WORK TO COMPLETE: In your copy of the entries below, keep every word exactly and leave out all images.

[Collected data]
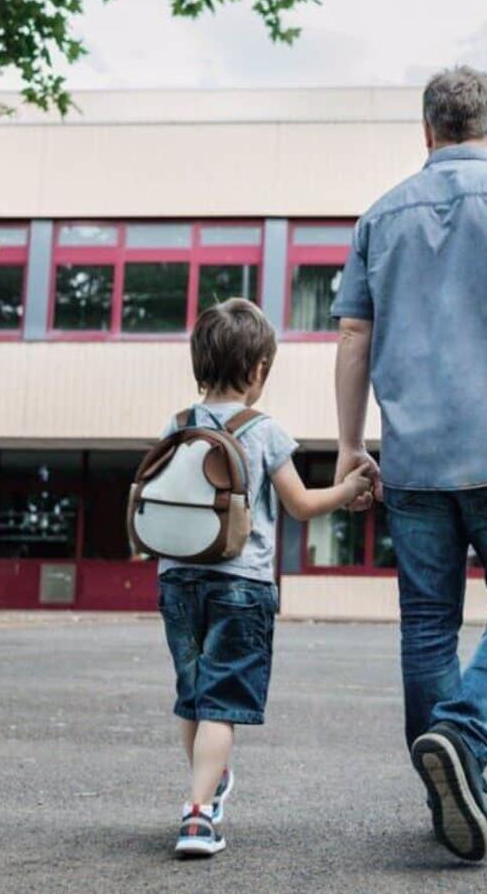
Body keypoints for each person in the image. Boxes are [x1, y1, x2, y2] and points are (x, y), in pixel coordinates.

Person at [330, 66, 487, 863]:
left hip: (413, 462)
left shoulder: (379, 216)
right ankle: (464, 733)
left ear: (426, 133)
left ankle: (448, 779)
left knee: (427, 625)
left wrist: (350, 445)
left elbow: (352, 337)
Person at [157, 299, 374, 857]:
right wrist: (349, 491)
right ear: (258, 371)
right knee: (222, 702)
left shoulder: (177, 425)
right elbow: (300, 505)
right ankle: (199, 815)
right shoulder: (264, 431)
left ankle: (205, 781)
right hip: (241, 584)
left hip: (177, 579)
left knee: (194, 695)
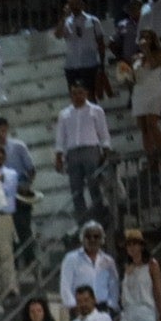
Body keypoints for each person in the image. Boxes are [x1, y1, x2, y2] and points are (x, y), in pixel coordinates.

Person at [54, 81, 111, 226]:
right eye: (74, 93)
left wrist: (105, 150)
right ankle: (83, 223)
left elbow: (103, 133)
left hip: (91, 150)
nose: (77, 96)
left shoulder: (96, 110)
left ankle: (100, 219)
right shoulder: (64, 114)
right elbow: (61, 137)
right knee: (76, 190)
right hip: (72, 153)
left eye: (80, 93)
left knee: (94, 186)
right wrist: (58, 156)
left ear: (86, 93)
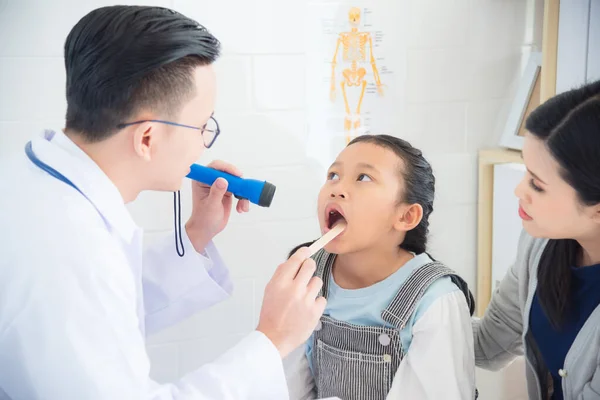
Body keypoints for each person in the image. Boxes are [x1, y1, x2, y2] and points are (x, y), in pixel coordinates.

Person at [0, 6, 326, 399]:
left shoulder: (36, 180)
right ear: (147, 138)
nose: (206, 142)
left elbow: (103, 313)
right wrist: (273, 340)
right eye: (204, 125)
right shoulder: (69, 247)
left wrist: (196, 235)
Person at [283, 135, 477, 400]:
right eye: (333, 175)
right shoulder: (306, 279)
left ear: (406, 216)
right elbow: (289, 387)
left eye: (363, 178)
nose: (337, 188)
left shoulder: (435, 300)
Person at [474, 80, 600, 399]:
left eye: (537, 185)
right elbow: (488, 344)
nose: (519, 191)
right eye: (524, 172)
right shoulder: (539, 244)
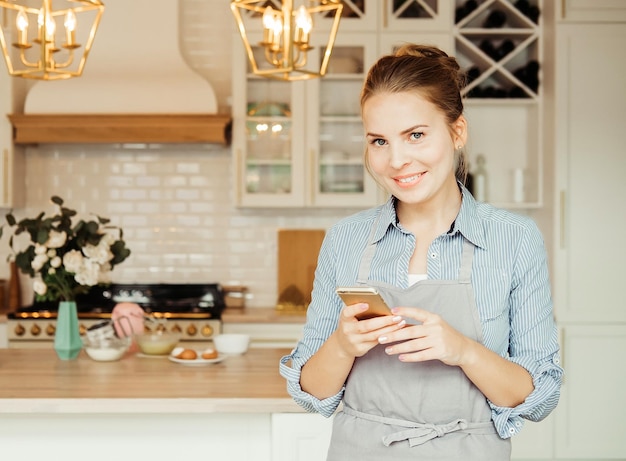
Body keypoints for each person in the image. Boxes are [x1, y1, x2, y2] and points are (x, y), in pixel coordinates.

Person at [279, 43, 563, 460]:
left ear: (457, 131)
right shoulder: (346, 239)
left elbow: (538, 397)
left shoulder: (514, 239)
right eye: (379, 141)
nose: (397, 160)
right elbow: (311, 394)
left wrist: (463, 350)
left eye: (416, 135)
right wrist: (342, 345)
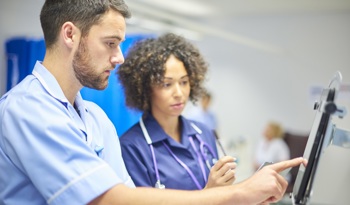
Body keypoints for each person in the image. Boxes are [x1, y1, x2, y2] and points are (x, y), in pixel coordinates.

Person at [0, 0, 307, 204]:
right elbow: (110, 199)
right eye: (110, 43)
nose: (119, 57)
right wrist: (239, 193)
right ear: (69, 34)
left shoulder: (94, 118)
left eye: (120, 44)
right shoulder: (27, 110)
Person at [117, 33, 236, 190]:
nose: (179, 93)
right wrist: (209, 194)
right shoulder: (132, 147)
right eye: (167, 84)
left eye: (184, 82)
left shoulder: (203, 133)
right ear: (145, 89)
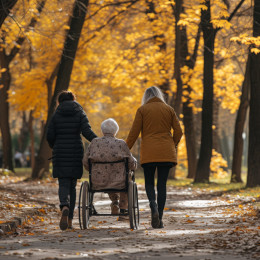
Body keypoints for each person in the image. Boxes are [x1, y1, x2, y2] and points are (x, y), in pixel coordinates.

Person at [126, 86, 183, 228]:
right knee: (162, 184)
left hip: (149, 152)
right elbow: (179, 131)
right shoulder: (169, 109)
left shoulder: (142, 110)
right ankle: (160, 219)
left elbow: (134, 133)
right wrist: (173, 144)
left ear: (146, 97)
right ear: (159, 95)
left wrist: (124, 149)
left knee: (149, 182)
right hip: (166, 151)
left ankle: (153, 206)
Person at [47, 91, 97, 230]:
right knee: (73, 186)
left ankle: (64, 205)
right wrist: (99, 141)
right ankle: (69, 221)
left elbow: (49, 134)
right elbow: (87, 131)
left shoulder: (56, 114)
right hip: (75, 151)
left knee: (63, 182)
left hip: (60, 151)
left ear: (59, 101)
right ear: (73, 99)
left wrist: (54, 145)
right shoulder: (79, 112)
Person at [83, 118, 137, 220]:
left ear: (102, 131)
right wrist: (134, 165)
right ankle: (123, 210)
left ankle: (114, 202)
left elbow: (86, 163)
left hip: (98, 181)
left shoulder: (94, 143)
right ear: (116, 131)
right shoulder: (121, 144)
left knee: (106, 174)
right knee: (124, 177)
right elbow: (130, 164)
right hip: (119, 182)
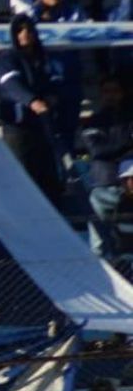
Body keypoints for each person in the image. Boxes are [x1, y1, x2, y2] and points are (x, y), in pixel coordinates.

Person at [0, 13, 67, 199]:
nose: (25, 34)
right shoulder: (6, 59)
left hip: (43, 126)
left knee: (48, 176)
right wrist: (32, 101)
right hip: (18, 129)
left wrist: (52, 98)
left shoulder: (45, 58)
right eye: (19, 30)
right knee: (23, 177)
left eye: (28, 29)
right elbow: (11, 85)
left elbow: (57, 81)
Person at [33, 0, 89, 147]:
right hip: (45, 83)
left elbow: (87, 32)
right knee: (45, 135)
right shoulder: (32, 15)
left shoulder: (74, 12)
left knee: (68, 132)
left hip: (70, 81)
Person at [80, 78, 133, 257]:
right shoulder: (92, 121)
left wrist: (114, 148)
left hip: (130, 187)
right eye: (106, 91)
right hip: (104, 185)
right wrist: (127, 144)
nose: (111, 95)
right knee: (99, 241)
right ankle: (102, 269)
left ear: (122, 93)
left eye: (115, 90)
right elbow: (97, 150)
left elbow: (106, 149)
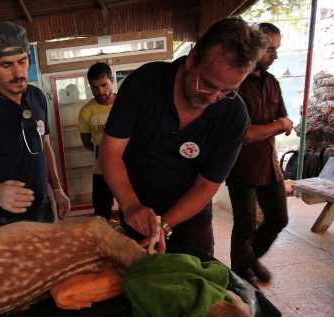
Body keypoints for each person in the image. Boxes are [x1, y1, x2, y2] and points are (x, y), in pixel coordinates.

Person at [99, 17, 269, 254]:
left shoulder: (234, 115)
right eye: (207, 84)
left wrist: (164, 226)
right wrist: (130, 205)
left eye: (227, 91)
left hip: (192, 221)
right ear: (192, 58)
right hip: (137, 211)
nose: (212, 98)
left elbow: (207, 184)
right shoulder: (144, 83)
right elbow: (110, 152)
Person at [0, 21, 70, 229]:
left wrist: (57, 189)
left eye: (23, 61)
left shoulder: (36, 96)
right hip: (7, 220)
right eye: (6, 65)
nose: (18, 73)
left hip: (44, 208)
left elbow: (45, 146)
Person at [226, 23, 292, 283]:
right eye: (269, 49)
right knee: (245, 226)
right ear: (254, 47)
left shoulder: (271, 82)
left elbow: (285, 119)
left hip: (269, 163)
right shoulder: (236, 83)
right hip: (241, 167)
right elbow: (247, 135)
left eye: (277, 49)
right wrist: (277, 126)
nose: (274, 55)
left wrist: (277, 125)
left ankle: (249, 260)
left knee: (279, 218)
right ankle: (240, 275)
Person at [78, 63, 116, 221]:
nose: (100, 91)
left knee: (131, 215)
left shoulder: (125, 105)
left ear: (112, 81)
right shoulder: (86, 112)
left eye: (104, 85)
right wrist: (103, 153)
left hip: (129, 169)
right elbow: (87, 142)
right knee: (101, 219)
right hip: (101, 172)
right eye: (95, 87)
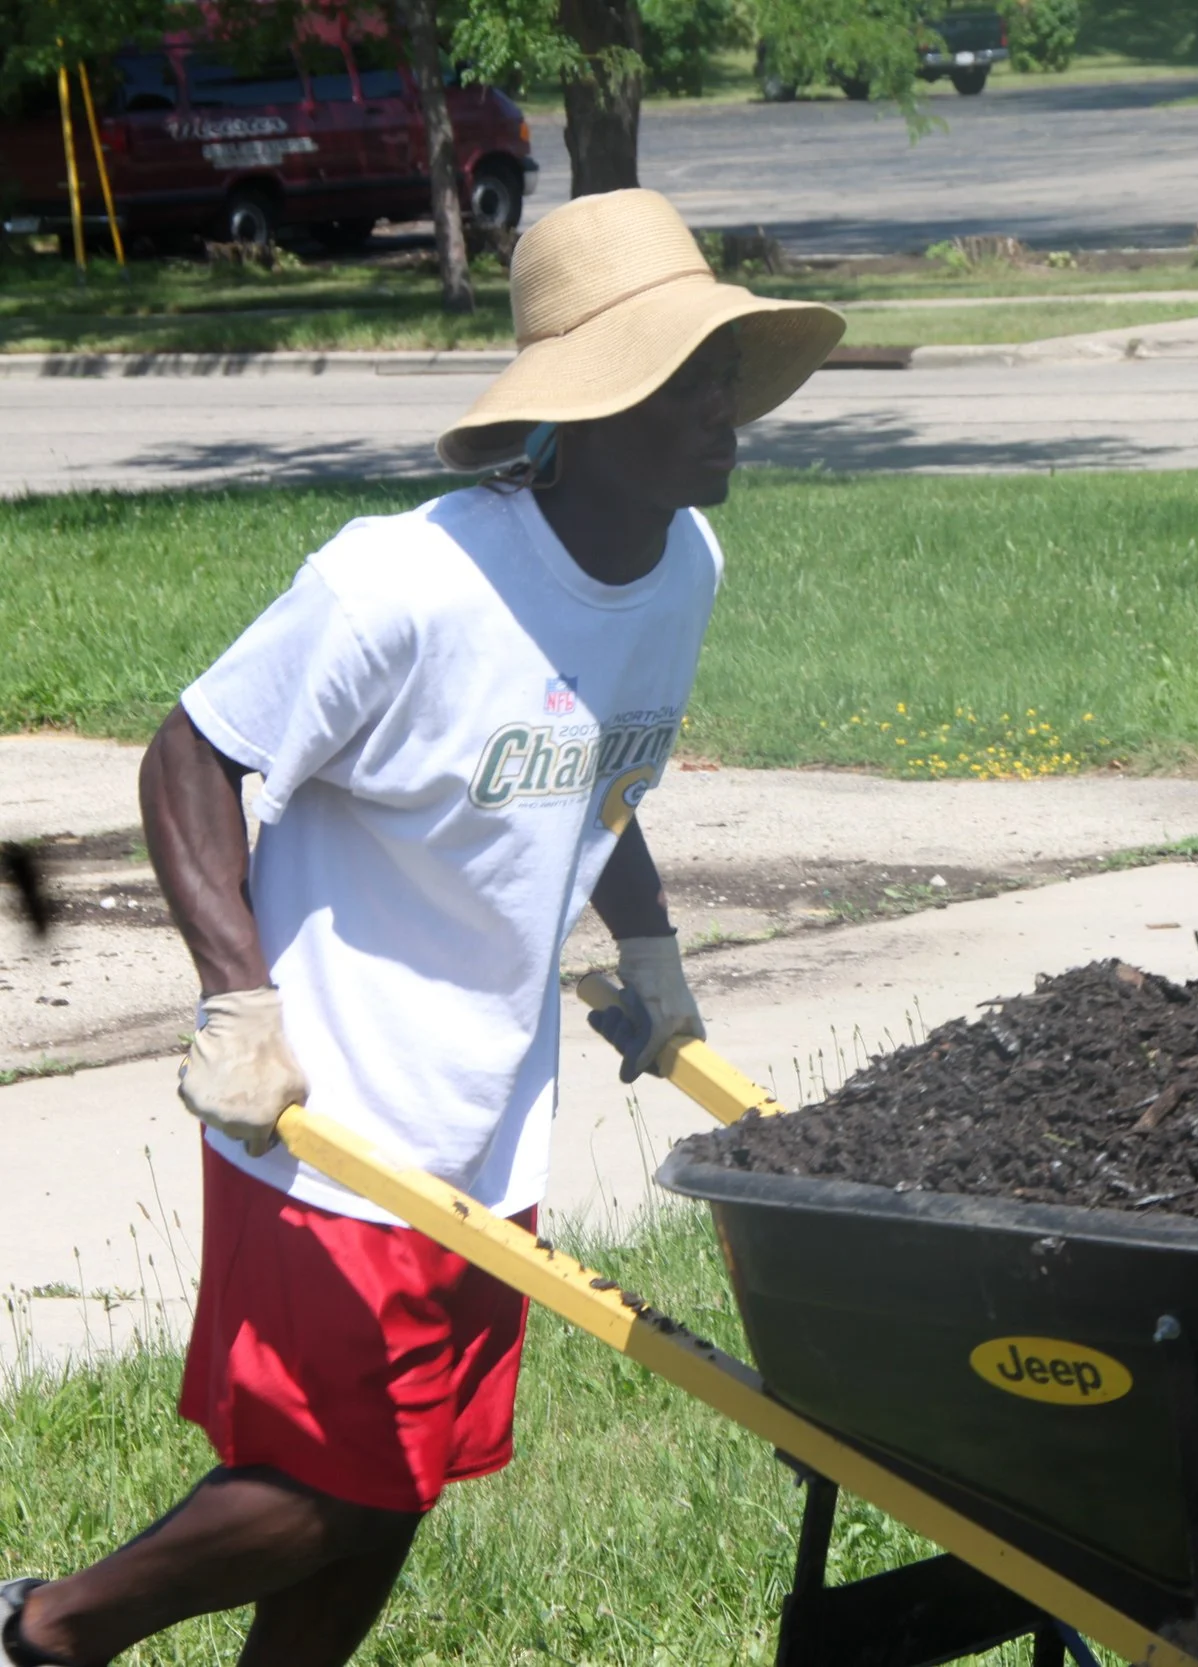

ANSWER SPACE:
Body keypoints for each person in the image. Boxes are [x1, y1, x2, y2] and points are (x, y), in pixel coordinates.

Person at [330, 66, 487, 863]:
left hip: (413, 462)
left shoulder: (379, 216)
right ankle: (464, 733)
left ear: (426, 133)
left ankle: (448, 779)
left knee: (427, 625)
left wrist: (350, 445)
left elbow: (352, 337)
Person at [157, 299, 374, 857]:
right wrist: (349, 491)
right ear: (258, 371)
right knee: (222, 702)
left shoulder: (177, 425)
right elbow: (300, 505)
right ankle: (199, 815)
right shoulder: (264, 431)
left ankle: (205, 781)
right hip: (241, 584)
left hip: (177, 579)
left knee: (194, 695)
Body keypoints for each person in the image. Boxes are [x1, y1, x2, y2] and points are (x, y), in pixel coordinates.

Person at [54, 81, 111, 226]:
right eye: (74, 93)
left wrist: (105, 150)
right ankle: (83, 223)
left elbow: (103, 133)
left hip: (91, 150)
nose: (77, 96)
left shoulder: (96, 110)
left ankle: (100, 219)
right shoulder: (64, 114)
right elbow: (61, 137)
right knee: (76, 190)
right hip: (72, 153)
left eye: (80, 93)
left knee: (94, 186)
right wrist: (58, 156)
left ear: (86, 93)
Body keypoints for each person in the image. Boxes are [x1, y1, x2, y2] and points are (x, y), in pixel coordinates.

Person at [0, 6, 326, 399]:
left shoulder: (36, 180)
right ear: (147, 138)
nose: (206, 142)
left elbow: (103, 313)
right wrist: (273, 340)
right eye: (204, 125)
right shoulder: (69, 247)
left wrist: (196, 235)
Person at [283, 135, 477, 400]:
right eye: (333, 175)
right shoulder: (306, 279)
left ear: (406, 216)
right elbow: (289, 387)
left eye: (363, 178)
nose: (337, 188)
left shoulder: (435, 300)
Person at [474, 80, 600, 399]:
left eye: (537, 185)
right elbow: (488, 344)
nose: (519, 191)
right eye: (524, 172)
right shoulder: (539, 244)
Body keypoints for each person in the image. Boxes are [x1, y1, x2, y2] and points are (x, y), in pixel coordinates.

Person at [279, 43, 563, 460]:
left ear: (457, 131)
right shoulder: (346, 239)
left elbow: (538, 397)
left shoulder: (514, 239)
right eye: (379, 141)
nose: (397, 160)
right elbow: (311, 394)
left wrist: (463, 350)
left eye: (416, 135)
right wrist: (342, 345)
Body keypoints for each person in the image. Boxes are [x1, y1, x2, y2] and points are (x, y), in pixel coordinates.

Person at [0, 0, 307, 204]:
right elbow: (110, 199)
right eye: (110, 43)
nose: (119, 57)
right wrist: (239, 193)
right ear: (69, 34)
left shoulder: (94, 118)
left eye: (120, 44)
right shoulder: (27, 110)
Person at [117, 33, 236, 190]:
nose: (179, 93)
right wrist: (209, 194)
right shoulder: (132, 147)
right eye: (167, 84)
left eye: (184, 82)
left shoulder: (203, 133)
right ear: (145, 89)
Body keypoints for each person in the image. Boxes are [x1, y1, x2, y2] and points are (x, y), in pixel coordinates.

Person at [126, 86, 183, 228]:
right knee: (162, 184)
left hip: (149, 152)
right elbow: (179, 131)
right shoulder: (169, 109)
left shoulder: (142, 110)
right ankle: (160, 219)
left elbow: (134, 133)
right wrist: (173, 144)
left ear: (146, 97)
right ear: (159, 95)
left wrist: (124, 149)
left knee: (149, 182)
right hip: (166, 151)
left ankle: (153, 206)
Person at [47, 91, 97, 230]:
right knee: (73, 186)
left ankle: (64, 205)
right wrist: (99, 141)
right ankle: (69, 221)
left elbow: (49, 134)
right elbow: (87, 131)
left shoulder: (56, 114)
right hip: (75, 151)
left knee: (63, 182)
left hip: (60, 151)
left ear: (59, 101)
right ear: (73, 99)
left wrist: (54, 145)
right shoulder: (79, 112)
Person at [83, 118, 137, 220]:
left ear: (102, 131)
right wrist: (134, 165)
right ankle: (123, 210)
left ankle: (114, 202)
left elbow: (86, 163)
left hip: (98, 181)
left shoulder: (94, 143)
right ear: (116, 131)
right shoulder: (121, 144)
left knee: (106, 174)
right knee: (124, 177)
right elbow: (130, 164)
right hip: (119, 182)
Body keypoints for each person in the image. Boxes are [x1, y1, x2, y2] and points are (x, y), in pixel coordinates.

Person at [0, 13, 67, 199]:
nose: (25, 34)
right shoulder: (6, 59)
left hip: (43, 126)
left knee: (48, 176)
right wrist: (32, 101)
right hip: (18, 129)
left wrist: (52, 98)
left shoulder: (45, 58)
right eye: (19, 30)
right knee: (23, 177)
left eye: (28, 29)
right elbow: (11, 85)
left elbow: (57, 81)
Person at [33, 0, 89, 147]:
right hip: (45, 83)
left elbow: (87, 32)
right knee: (45, 135)
right shoulder: (32, 15)
left shoulder: (74, 12)
left knee: (68, 132)
left hip: (70, 81)
Person at [80, 78, 133, 257]:
right shoulder: (92, 121)
left wrist: (114, 148)
left hip: (130, 187)
right eye: (106, 91)
right hip: (104, 185)
right wrist: (127, 144)
nose: (111, 95)
right knee: (99, 241)
right ankle: (102, 269)
left ear: (122, 93)
left eye: (115, 90)
right elbow: (97, 150)
left elbow: (106, 149)
Body keypoints for each person in the image. Boxes are [x1, y1, x2, y2] and points are (x, y), in pixel coordinates.

Person at [99, 17, 269, 254]:
left shoulder: (234, 115)
right eye: (207, 84)
left wrist: (164, 226)
right wrist: (130, 205)
left eye: (227, 91)
left hip: (192, 221)
right ear: (192, 58)
right hip: (137, 211)
nose: (212, 98)
left elbow: (207, 184)
right shoulder: (144, 83)
right elbow: (110, 152)
Person at [0, 21, 70, 229]:
left wrist: (57, 189)
left eye: (23, 61)
left shoulder: (36, 96)
right hip: (7, 220)
right eye: (6, 65)
nose: (18, 73)
left hip: (44, 208)
left elbow: (45, 146)
Person at [226, 23, 292, 283]:
right eye: (269, 49)
right knee: (245, 226)
right ear: (254, 47)
left shoulder: (271, 82)
left elbow: (285, 119)
left hip: (269, 163)
right shoulder: (236, 83)
right hip: (241, 167)
right elbow: (247, 135)
left eye: (277, 49)
right wrist: (277, 126)
nose: (274, 55)
left wrist: (277, 125)
left ankle: (249, 260)
left knee: (279, 218)
right ankle: (240, 275)
Person at [78, 63, 116, 221]:
nose: (100, 91)
left knee: (131, 215)
left shoulder: (125, 105)
left ear: (112, 81)
right shoulder: (86, 112)
left eye: (104, 85)
right wrist: (103, 153)
left hip: (129, 169)
right elbow: (87, 142)
right knee: (101, 219)
right hip: (101, 172)
right eye: (95, 87)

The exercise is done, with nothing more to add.